Commercial vehicles of the future will be connected and communicate constantly with their immediate environment while at the same time being linked to the digital ecosystem via the cloud. For this to work, you need powerful software. At the beginning of 2020, the TRATON GROUP sent around fifty of its IT, research & development, strategy, and sales experts to the second Software Innovation Day in Munich to develop suitable ideas and concepts.

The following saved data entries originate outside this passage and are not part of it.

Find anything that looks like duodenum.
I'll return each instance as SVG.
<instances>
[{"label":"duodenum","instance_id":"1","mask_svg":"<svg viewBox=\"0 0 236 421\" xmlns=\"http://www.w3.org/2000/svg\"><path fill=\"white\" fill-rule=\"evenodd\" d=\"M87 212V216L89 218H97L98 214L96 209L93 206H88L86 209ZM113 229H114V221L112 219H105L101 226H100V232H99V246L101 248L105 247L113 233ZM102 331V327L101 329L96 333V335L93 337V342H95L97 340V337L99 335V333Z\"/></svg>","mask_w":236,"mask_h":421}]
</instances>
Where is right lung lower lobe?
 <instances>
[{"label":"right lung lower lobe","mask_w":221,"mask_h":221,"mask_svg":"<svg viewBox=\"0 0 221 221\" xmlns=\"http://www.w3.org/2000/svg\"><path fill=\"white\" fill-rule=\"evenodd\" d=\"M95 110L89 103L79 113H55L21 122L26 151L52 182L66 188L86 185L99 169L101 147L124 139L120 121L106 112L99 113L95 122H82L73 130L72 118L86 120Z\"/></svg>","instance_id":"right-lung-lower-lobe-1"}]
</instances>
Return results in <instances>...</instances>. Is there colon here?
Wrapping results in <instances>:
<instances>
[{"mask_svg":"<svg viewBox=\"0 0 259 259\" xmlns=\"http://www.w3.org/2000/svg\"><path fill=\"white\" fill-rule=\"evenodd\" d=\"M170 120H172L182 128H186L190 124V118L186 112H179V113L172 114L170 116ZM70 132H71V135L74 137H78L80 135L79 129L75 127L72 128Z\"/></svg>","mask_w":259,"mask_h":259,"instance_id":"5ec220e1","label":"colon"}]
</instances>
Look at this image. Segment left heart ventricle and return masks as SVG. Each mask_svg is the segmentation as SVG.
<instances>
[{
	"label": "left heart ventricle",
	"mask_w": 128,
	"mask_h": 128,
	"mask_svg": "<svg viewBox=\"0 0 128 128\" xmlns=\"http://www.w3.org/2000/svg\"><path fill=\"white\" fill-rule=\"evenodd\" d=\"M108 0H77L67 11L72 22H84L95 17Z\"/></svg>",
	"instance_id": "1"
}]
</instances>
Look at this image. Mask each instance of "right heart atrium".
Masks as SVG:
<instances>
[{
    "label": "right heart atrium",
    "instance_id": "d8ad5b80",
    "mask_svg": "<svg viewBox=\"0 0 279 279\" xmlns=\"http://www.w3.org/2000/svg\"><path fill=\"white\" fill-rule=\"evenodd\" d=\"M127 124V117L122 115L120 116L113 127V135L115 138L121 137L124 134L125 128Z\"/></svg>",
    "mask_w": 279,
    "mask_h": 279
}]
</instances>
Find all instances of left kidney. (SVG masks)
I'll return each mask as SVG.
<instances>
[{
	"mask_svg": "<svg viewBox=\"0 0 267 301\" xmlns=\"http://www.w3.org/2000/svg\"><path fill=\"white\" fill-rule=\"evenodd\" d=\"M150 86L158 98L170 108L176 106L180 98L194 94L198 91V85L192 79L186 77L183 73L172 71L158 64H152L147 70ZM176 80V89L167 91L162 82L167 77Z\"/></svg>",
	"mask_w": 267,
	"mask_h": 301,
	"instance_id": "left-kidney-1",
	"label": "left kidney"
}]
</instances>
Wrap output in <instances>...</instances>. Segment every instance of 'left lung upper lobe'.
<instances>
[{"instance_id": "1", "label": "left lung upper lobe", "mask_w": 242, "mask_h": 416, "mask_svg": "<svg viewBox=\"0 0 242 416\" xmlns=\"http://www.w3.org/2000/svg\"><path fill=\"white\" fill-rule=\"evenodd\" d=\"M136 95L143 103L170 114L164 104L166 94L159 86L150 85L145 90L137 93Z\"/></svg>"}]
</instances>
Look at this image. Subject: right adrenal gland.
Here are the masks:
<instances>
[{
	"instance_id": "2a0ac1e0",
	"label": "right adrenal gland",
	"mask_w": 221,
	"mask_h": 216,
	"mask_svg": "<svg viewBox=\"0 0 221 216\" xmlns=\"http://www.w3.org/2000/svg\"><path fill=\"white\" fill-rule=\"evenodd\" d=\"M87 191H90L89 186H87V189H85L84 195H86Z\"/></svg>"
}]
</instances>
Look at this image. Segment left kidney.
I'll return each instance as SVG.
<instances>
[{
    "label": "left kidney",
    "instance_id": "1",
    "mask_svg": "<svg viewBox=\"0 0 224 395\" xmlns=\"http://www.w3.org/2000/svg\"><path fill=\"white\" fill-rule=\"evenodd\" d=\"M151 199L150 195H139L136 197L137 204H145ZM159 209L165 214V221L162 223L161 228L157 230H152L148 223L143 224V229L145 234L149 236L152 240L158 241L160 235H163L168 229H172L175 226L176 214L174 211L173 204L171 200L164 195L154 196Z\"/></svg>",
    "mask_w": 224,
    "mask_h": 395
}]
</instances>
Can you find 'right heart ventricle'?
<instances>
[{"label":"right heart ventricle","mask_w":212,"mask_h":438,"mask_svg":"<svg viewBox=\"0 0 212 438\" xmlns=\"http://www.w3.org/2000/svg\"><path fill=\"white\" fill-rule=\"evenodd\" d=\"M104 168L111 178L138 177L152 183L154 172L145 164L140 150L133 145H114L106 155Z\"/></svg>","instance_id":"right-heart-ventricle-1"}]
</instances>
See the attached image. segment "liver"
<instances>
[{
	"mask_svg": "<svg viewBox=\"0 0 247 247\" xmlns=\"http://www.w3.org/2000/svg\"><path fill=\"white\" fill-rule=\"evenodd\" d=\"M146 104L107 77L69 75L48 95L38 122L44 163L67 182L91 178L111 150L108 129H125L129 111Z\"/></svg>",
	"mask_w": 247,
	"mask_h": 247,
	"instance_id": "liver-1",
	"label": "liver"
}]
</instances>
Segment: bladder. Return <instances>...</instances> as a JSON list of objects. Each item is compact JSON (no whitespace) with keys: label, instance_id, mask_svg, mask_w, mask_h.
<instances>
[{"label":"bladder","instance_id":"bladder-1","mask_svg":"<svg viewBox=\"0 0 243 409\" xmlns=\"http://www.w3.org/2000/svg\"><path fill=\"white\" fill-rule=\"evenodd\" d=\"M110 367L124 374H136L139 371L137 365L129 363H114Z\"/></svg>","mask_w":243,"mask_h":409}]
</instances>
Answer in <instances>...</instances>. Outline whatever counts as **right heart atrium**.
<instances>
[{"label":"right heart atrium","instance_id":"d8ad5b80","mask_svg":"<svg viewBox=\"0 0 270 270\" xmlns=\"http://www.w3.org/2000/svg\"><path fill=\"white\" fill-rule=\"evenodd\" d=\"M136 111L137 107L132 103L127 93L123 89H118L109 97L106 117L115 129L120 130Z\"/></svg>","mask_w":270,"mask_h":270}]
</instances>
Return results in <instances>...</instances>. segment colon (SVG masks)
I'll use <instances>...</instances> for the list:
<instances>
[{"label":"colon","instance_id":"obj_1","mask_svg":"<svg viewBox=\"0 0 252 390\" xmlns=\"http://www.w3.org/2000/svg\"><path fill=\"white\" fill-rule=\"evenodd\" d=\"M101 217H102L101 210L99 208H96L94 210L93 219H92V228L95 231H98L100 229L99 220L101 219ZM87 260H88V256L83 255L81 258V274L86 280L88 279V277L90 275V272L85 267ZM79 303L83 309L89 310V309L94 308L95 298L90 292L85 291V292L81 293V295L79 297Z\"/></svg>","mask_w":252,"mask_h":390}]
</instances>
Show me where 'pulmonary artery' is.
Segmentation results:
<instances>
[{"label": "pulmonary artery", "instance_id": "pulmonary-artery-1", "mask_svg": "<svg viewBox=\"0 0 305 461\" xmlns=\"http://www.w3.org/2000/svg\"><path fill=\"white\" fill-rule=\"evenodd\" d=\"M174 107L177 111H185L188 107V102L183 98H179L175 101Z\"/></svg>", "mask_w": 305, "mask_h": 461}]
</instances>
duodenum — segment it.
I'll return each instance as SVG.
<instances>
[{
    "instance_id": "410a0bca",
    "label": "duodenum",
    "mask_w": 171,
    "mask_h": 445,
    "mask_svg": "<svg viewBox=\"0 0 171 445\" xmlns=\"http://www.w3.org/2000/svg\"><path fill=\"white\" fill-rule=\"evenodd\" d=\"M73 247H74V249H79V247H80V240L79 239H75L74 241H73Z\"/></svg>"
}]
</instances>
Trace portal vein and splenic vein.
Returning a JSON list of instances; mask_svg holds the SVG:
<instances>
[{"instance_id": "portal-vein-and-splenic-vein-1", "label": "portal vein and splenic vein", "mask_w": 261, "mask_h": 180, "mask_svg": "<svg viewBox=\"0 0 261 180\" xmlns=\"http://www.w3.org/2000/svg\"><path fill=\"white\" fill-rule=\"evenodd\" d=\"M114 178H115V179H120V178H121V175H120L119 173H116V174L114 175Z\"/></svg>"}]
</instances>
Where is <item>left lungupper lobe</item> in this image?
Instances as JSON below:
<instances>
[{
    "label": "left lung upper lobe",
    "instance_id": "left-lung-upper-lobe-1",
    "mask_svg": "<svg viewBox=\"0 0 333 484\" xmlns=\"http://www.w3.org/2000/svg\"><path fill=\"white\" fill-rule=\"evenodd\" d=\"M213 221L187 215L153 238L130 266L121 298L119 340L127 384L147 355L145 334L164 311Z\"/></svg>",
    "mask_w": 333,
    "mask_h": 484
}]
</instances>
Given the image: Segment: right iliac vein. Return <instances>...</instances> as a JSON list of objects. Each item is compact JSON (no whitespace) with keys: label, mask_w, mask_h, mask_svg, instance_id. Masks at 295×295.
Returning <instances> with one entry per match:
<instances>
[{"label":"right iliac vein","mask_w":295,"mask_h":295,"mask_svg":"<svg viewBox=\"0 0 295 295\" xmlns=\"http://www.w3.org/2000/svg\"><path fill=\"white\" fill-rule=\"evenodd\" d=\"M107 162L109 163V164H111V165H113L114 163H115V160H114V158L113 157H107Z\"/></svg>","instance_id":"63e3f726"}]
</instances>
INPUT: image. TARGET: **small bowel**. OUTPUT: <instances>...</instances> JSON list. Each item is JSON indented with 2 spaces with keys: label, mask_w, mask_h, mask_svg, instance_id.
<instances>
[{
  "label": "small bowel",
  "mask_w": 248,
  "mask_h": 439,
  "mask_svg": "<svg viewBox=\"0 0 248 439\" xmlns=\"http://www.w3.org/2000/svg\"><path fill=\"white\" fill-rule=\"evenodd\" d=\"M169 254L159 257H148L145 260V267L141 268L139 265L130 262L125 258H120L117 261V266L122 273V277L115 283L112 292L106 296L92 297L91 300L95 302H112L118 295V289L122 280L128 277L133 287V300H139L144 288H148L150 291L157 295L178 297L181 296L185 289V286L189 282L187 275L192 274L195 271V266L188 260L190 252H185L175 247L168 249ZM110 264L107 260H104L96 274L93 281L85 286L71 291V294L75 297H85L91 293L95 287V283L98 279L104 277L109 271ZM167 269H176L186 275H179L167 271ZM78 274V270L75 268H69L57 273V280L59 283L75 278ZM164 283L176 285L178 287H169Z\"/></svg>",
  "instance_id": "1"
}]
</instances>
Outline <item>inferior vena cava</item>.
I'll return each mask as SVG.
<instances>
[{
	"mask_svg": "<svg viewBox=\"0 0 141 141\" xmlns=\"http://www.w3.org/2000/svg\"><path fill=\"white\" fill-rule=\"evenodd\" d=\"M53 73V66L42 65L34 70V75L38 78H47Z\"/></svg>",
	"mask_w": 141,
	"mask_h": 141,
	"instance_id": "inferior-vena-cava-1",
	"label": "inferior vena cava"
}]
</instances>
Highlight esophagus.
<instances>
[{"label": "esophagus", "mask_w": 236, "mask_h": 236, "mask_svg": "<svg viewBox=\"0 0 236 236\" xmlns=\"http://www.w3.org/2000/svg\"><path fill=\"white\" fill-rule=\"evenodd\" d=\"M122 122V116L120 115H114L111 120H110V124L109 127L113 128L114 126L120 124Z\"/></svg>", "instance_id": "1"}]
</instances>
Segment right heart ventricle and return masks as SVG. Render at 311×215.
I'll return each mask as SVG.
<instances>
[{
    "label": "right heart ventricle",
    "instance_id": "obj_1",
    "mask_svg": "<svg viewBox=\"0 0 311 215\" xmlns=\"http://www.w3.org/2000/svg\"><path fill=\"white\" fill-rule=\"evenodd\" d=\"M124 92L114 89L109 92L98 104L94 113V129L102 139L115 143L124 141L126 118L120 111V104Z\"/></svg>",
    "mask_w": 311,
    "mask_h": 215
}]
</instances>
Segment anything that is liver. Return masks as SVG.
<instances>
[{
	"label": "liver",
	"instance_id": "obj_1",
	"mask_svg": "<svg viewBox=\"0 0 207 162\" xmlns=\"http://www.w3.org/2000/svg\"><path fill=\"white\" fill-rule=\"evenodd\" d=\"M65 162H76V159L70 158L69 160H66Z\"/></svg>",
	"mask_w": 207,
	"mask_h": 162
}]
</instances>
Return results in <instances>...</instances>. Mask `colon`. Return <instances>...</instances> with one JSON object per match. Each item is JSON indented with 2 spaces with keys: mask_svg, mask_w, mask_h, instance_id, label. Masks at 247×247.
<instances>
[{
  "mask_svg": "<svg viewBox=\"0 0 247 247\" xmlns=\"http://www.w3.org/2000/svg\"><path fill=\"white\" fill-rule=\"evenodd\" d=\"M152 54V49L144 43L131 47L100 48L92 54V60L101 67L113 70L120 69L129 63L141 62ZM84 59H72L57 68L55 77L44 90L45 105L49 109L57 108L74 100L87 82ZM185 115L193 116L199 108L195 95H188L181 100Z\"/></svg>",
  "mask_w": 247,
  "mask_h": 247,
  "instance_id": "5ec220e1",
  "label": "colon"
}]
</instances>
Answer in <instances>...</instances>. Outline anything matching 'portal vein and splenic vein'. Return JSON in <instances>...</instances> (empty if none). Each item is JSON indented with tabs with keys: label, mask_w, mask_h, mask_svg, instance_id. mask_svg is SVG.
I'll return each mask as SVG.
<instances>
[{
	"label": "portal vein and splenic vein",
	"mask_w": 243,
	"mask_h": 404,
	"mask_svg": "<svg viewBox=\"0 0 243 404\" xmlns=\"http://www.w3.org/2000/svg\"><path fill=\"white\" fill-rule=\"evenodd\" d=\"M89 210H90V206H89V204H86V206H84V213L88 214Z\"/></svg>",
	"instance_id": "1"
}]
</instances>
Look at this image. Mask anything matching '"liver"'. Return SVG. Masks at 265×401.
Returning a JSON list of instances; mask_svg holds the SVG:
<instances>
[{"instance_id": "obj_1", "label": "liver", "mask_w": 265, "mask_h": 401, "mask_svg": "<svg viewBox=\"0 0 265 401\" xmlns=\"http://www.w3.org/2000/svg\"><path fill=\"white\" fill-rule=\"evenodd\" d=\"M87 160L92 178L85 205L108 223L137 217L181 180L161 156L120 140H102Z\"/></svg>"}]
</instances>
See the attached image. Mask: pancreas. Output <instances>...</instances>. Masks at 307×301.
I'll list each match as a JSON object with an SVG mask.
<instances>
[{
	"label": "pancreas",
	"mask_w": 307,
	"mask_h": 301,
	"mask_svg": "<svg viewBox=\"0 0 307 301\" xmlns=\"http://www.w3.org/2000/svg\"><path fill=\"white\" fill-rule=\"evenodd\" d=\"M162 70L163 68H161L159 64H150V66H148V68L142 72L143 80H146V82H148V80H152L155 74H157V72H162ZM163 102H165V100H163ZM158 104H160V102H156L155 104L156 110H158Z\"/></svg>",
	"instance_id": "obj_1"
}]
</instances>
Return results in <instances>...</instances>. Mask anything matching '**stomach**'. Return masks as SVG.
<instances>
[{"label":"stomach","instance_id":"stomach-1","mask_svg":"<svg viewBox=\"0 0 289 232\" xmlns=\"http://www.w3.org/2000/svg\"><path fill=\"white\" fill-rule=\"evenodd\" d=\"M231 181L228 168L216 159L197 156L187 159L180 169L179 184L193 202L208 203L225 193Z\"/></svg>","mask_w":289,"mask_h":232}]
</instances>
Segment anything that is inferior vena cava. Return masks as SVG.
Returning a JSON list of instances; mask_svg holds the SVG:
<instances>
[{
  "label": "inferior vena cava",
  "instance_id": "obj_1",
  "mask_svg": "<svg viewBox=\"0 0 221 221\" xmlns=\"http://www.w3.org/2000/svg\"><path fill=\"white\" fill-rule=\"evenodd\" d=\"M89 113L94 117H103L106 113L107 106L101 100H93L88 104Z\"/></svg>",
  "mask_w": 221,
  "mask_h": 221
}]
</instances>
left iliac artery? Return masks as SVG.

In the years to come, commercial vehicles will continue to draw a large part of their added value from the engine, chassis, and driver’s cab. But what will the vehicles look like ten years from now? Which business models will dominate the logistics market? What role will software play and how important will the amount of operational data be? Experts from the TRATON GROUP generally deal with questions like these on a cross-brand and cross-functional platform called Software Pioneers. In early 2020, however, fifty of them actually met in real life for the second time at the Software Innovation Day in Munich to share and further develop their ideas and approaches.
“To create real innovations, we have to combine the different development approaches inside and outside the vehicle,” says Marcus Wallgren, who coordinates the network within the TRATON GROUP. Vehicle-specific software, for example in the areas of telematics and maintenance, must interact with overarching solutions like transportation and fleet management systems. “That’s why we have mixed groups with representatives from the various brands, such as MAN and Scania, but also from different departments, for instance IT, Research & Development, or Business Development.”
The Software Innovation Day featured workshop sessions that expanded on the technical presentations and saw software experts apply the “Four Lenses of Innovation” method as a creative tool. First, they focused on four main areas: challenging orthodoxies, harnessing trends, leveraging resources, and understanding needs. “And then we looked at these issues from two perspectives in mixed teams,” says Marcus Wallgren. “One perspective is what new business models can arise from modern software, and the other is what software is required for future business models.”
“To create real innovations, we have to combine the different development approaches inside and outside the vehicle”Marcus Wallgren
Research & Innovation, TRATON GROUP
“The transportation sector is dealing with five major trends”Georgia Kaiser
Business Innovation, TRATON GROUP
“The transportation sector is dealing with five major trends,” says Georgia Kaiser, who heads the TRATON GROUP’s Business Innovation department. “One driver of change is the regulation of emissions through the forthcoming emissions legislation. At the same time, global transportation capacities continue to grow.” Other requirements result from changing customer behavior, which is more strongly focused on sustainability, from an increasingly automated supply chain and, last but not least, from new vehicle technologies such as electric or automated driving.
“For example, we are exploring ways in which the TRATON GROUP’s products can be integrated into a more strongly automated and connected world of transportation — with the help of software and data, but also through new partnerships,” says Kaiser. She points out that it is not enough to let a truck drive autonomously on the highway, for instance. It has to be integrated into the IT systems of the entire logistics chain — such as at the loading ramp of a warehouse or the terminal of a container port. “What we can do today is only a part of what the market will demand from us in the future,” reflects Kaiser. “And therein lies a great opportunity, but also a challenge.”
“In the context of developing technologies for automated driving, we are in close contact with our colleagues at Scania, for example when it comes to software aimed at reliably detecting objects from data provided by different sensors or designing redundant systems that autonomous trucks need for safety reasons,” reports Olaf Franke, who is responsible for the complete autonomous driving system at MAN. “Events like these help give us a bird’s eye view and provide new impulses for the big picture outside of our day-to-day business.” Autonomous driving is not just about individual technologies, but also about the interaction between all of the individual modules in a complex system. In the process, the new software technologies are what makes autonomous driving possible in the first place. “In the end, it needs to improve overall traffic safety and create real added value for the customer, for example by using new technologies to find solutions for problems like the shortage of drivers,” Franke points out. “That’s why we need a Group-wide discussion across all the brands and divisions.”
“Events like these help give us a bird’s eye view and provide new impulses for the big picture outside of our day-to-day business.”Olaf Franke
Technical Lead Autonomous Driving, MAN
“One of the things we are currently working on at Scania is how we can use our products and services to create a new customer experience”Rebecka Domeij
Business Development, Scania
His coworker Rebecka Domeij is a Business Development Manager at Scania and has a very similar view. She has been an active member of the Software Pioneers network from the very beginning. “One of the things we are currently working on at Scania is how we can use our products and services to create a new customer experience,” Domeij notes. “Today, many departments are working on this goal separately. But if we manage to merge our software development activities closer together, we can enhance the customer experience by integrating our products and services into customer journeys.” One example could be a software system for mixed fleets that reduces the customers’ costs and increases their independence. Personal contact — like the Software Innovation Day — is helpful for the development of this kind of solutions. “Like last time, I have made many new connections with people from both MAN and Scania,” reports Domeij. “And I’m going to make the most of that in my work.”